### [Material to process]

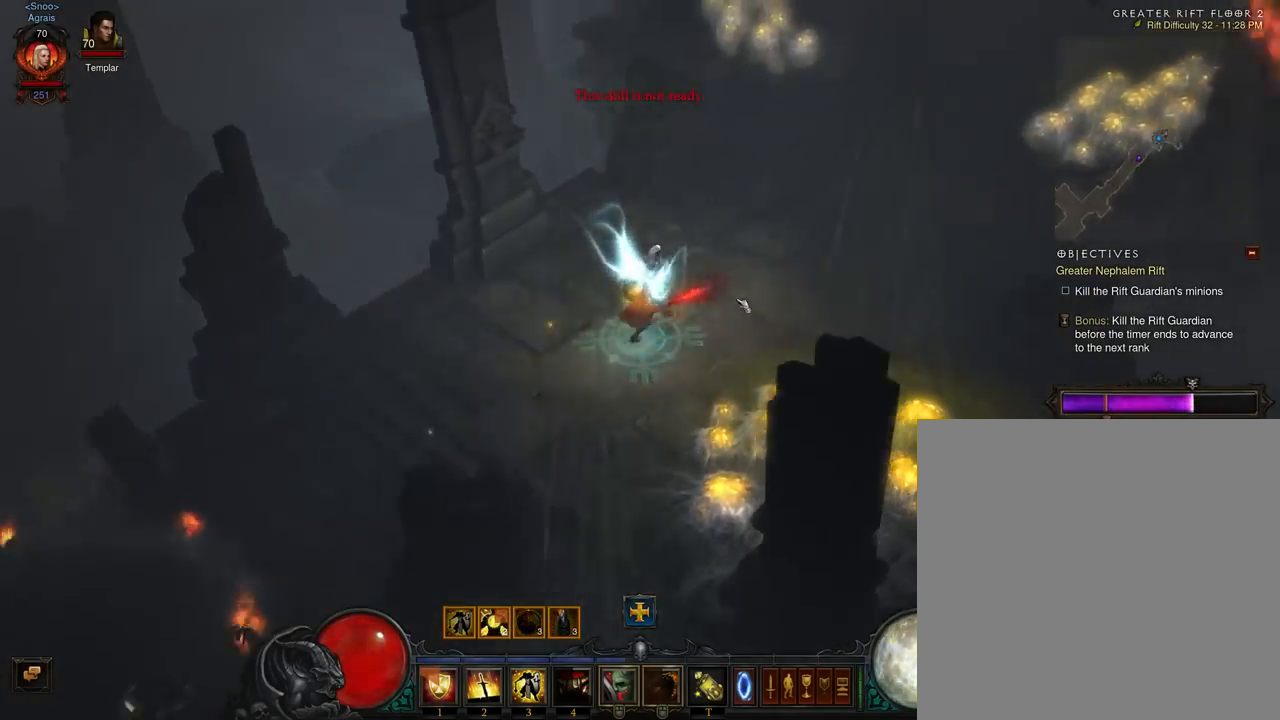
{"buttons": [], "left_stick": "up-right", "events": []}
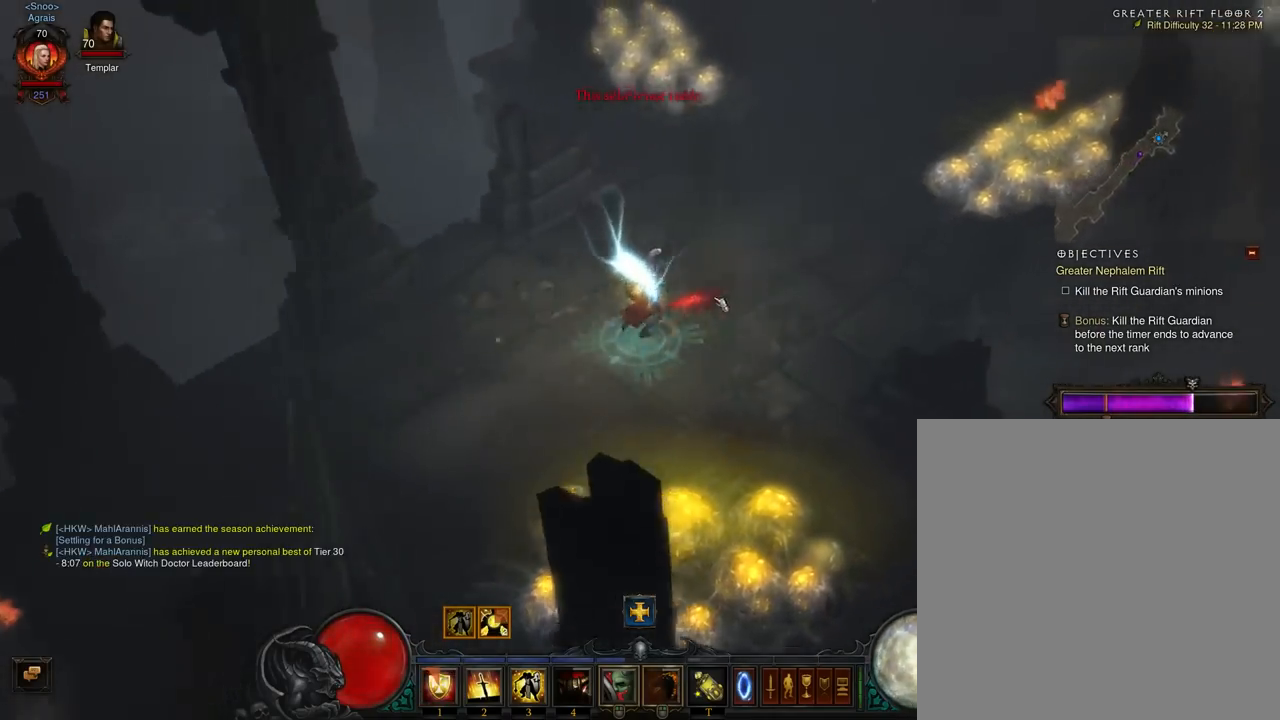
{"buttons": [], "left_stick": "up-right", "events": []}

==

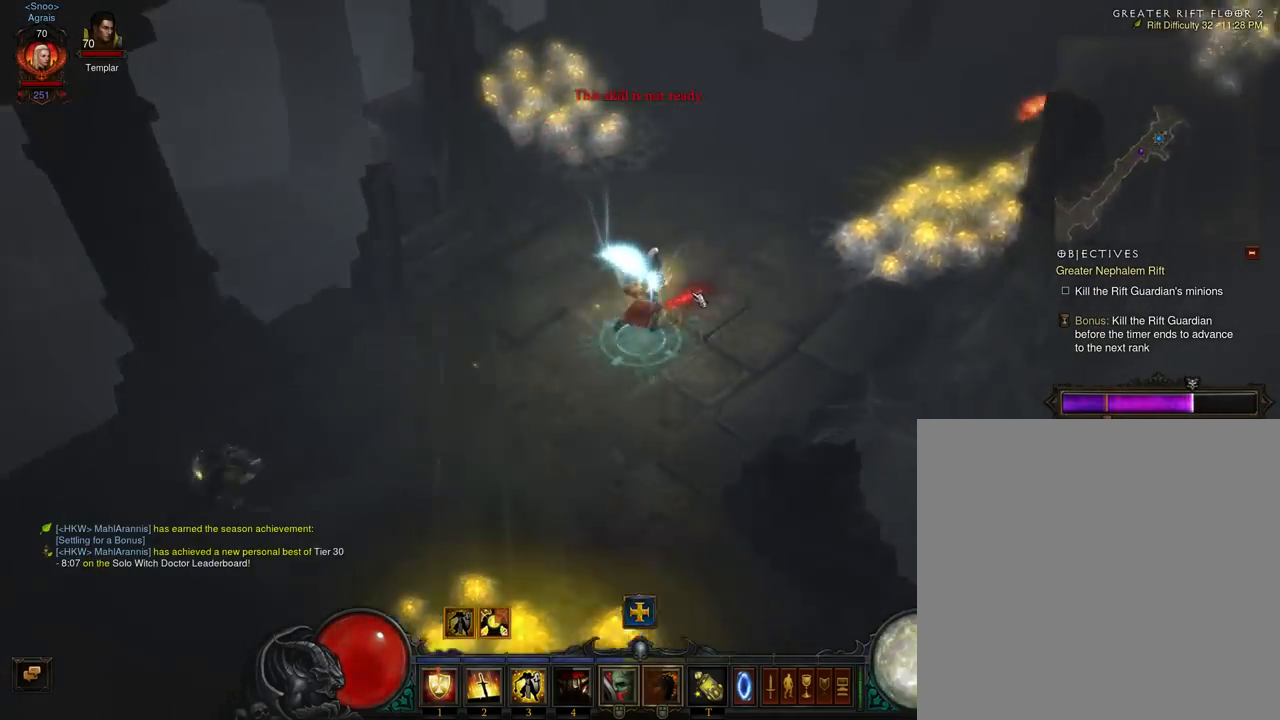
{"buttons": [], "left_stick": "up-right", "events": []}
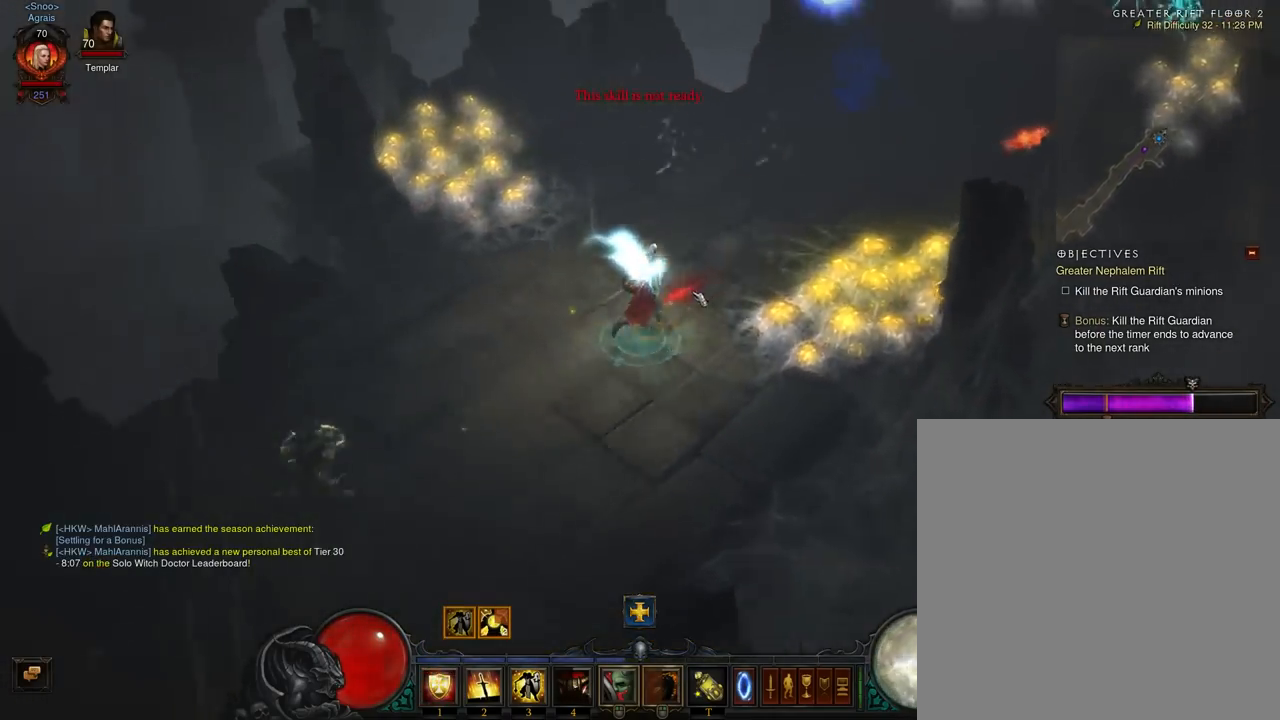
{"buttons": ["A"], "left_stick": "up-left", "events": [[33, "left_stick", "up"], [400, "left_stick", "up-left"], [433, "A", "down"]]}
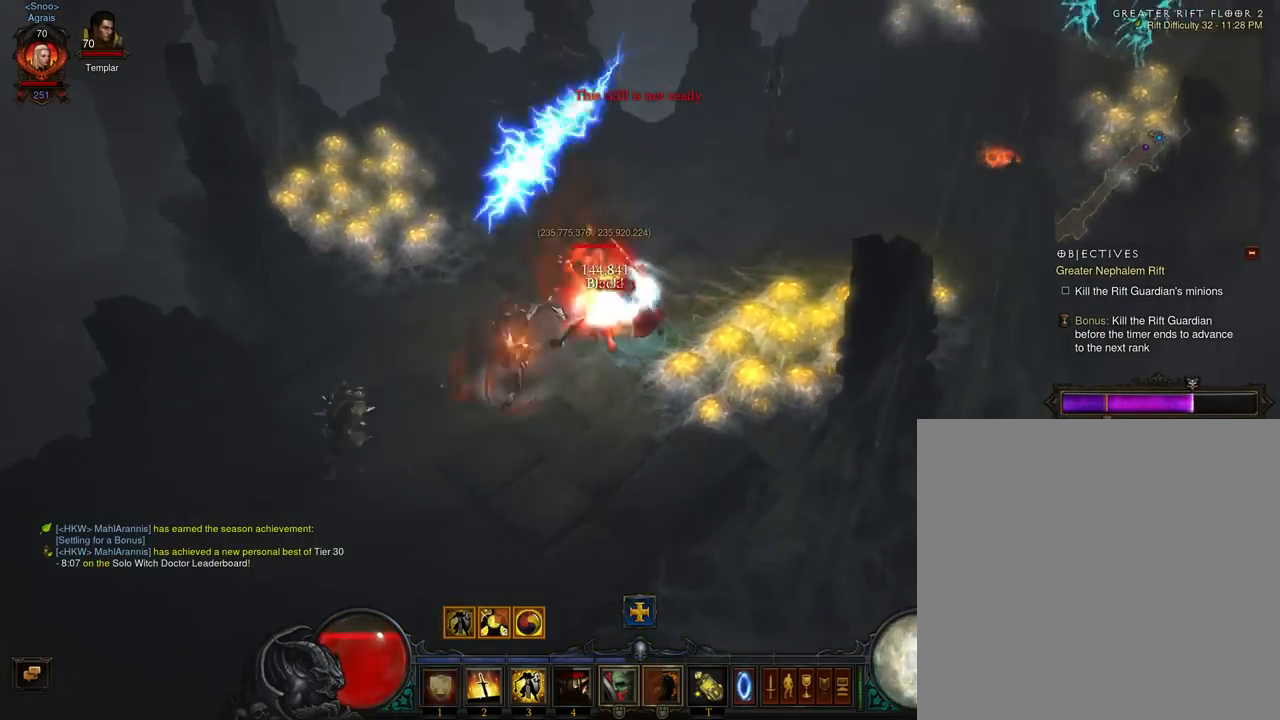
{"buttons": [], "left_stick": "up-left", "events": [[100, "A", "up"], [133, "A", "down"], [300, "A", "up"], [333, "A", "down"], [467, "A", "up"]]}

### [Assignment]
Search the entries for the string "down". Copy every line that has it.

### [Exercise answer]
{"buttons": ["A"], "left_stick": "up-left", "events": [[33, "left_stick", "up"], [400, "left_stick", "up-left"], [433, "A", "down"]]}
{"buttons": [], "left_stick": "up-left", "events": [[100, "A", "up"], [133, "A", "down"], [300, "A", "up"], [333, "A", "down"], [467, "A", "up"]]}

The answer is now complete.